My colleague Ben Harris has been working on a configuration management system, based on my git-deploy idea with added cryptographic security. Ben's "starling" system will ensure that servers will only deploy configurations that have been gpg signed by a trusted sysadmin.
We have not yet got a git repository hosting setup, though it is an obviously required part of the system. So this week I have been looking at what software is out there. To make it interesting we would like to go beyond the usual corporate deployment and see if we can do something useful as a university-wide service. "Something useful" unpacks into the following shopping list of features, which I am posting here in case anyone outside the CS has good suggestions.
- Basics
- Read/write access via ssh, with per-repository and per-branch access controls. Browse repositories via the web.
- Delegated access control
- We would like to delegate repository creation and management to groups (such as the computing service itself, other University departments, research groups, etc.) and we would like group managers to be able to delegate repository access control to repository managers.
- Repositories for individuals
- Each user should have an automatically provisioned group of their own (like github).

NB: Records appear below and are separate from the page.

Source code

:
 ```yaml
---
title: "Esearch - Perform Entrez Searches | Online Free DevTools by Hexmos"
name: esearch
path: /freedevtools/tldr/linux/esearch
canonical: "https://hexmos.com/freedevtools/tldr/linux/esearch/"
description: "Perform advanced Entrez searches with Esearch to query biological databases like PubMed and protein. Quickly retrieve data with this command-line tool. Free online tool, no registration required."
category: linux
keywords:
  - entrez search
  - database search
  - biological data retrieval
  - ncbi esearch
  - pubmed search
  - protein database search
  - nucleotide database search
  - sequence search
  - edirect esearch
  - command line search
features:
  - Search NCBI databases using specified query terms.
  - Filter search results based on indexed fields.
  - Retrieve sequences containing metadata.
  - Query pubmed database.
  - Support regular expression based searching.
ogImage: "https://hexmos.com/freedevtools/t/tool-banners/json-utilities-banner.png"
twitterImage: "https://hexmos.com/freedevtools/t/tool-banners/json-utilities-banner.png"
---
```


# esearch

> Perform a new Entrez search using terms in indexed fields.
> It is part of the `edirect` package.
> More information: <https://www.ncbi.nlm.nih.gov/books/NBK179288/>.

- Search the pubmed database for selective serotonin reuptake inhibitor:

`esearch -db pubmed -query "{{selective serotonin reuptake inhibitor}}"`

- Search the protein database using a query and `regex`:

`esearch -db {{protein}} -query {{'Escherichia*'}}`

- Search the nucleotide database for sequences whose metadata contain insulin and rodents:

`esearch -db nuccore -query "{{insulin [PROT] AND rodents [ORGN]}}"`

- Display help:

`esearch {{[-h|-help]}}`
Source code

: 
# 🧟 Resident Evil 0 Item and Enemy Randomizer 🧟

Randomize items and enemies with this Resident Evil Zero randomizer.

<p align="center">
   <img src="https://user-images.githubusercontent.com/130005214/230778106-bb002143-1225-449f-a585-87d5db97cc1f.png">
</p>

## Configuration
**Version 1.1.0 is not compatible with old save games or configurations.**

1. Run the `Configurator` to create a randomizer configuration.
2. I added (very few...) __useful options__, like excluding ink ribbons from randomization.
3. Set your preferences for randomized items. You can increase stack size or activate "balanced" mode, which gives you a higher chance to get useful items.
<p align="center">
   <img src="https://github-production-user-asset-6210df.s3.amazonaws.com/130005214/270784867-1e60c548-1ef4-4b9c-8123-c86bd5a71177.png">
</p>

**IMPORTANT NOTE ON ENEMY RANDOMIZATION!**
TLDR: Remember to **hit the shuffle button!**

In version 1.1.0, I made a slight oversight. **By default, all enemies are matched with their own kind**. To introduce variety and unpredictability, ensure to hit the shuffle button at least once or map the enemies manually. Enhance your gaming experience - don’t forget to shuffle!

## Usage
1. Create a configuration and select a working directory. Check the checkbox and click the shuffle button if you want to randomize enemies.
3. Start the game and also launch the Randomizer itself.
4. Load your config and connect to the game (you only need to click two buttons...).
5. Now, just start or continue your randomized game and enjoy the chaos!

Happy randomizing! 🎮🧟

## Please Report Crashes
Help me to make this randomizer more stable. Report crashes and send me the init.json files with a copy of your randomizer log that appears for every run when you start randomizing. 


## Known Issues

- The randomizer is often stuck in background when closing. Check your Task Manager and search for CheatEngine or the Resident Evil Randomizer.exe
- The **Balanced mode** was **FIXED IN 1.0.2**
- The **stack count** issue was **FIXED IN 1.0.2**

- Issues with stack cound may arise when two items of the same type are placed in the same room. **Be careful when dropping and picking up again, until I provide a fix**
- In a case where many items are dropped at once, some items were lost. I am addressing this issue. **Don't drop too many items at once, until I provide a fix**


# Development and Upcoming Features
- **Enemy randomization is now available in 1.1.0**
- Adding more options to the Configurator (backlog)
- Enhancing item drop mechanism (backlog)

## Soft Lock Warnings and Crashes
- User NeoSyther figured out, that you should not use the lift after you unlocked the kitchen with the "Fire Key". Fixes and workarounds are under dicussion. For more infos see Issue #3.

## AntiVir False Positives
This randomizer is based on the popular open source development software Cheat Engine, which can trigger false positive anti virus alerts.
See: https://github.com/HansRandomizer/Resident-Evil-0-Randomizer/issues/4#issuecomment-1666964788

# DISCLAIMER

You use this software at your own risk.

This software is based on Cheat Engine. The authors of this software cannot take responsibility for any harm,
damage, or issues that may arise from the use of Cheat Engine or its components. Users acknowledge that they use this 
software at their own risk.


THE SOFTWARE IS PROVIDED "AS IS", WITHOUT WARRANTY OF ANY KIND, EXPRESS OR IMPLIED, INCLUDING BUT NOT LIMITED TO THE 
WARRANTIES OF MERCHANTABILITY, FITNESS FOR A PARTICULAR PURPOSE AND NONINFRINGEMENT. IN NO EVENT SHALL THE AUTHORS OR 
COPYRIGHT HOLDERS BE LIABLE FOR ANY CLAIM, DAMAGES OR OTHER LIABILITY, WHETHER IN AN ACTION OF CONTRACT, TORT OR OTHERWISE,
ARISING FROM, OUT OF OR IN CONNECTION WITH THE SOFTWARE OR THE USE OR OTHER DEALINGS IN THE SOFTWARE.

- Public and private repositories
- Repository managers should be able to allow anonymous read-only access via the git protocol and the web repository browser.
- Authenticated browsing
- Users who have read access to a repository should be able to browse it via the web.
- External collaborators
- Allow repository managers to give access to users without University accounts.
What software can do this for us? Here's a quick review of the candidates that I know of. Any other suggestions are welcome. (I have not included gitosis since it was made obsolete by gitolite.)
- github
- The obvious outsourcing option. Has all the features we want, I think, though we would have to pay, and they don't advertise prices for the scale we would need just for the computing service.
- gitolite
- A set of perl scripts that just does access control to repositories via ssh. Management is done by commits to an admin repository. This model implies a petty bureaucracy of people who have commit access to the admin repository. For delegated management we would need a gitolite install per group. It doesn't support delegating access control decisions per repository. Individual setups are probably not feasible - point them at github instead? Web access is anonymous-only. External collaborators are easy since the repoman has complete control over which ssh keys have what access.
- gerrit
- The web-based code review tool developed for the Android project. As such its focus is on a feature we don't particularly care about. A big Java program with its own ssh and git implementations. It allows access control delegation per repository, but it does not allow delegation of repository creation. It supports web access controls and has hooks for web single sign-on, by default using OpenID but the "siteminder" support can probably be used with Raven.
- gitorious
- Affero-GPL source for a github competitor. Big Ruby-on-Rails app. Designed to allow users to do their own access control and set up their own groups. Big downside is lack of support for private repositories (but see this merge request). Bonus wiki feature.
I think the choice is between gitolite and gitorious. Gitolite has the advantage of simplicity at the cost of several desirable features. Gitorious would require us to maintain a fork.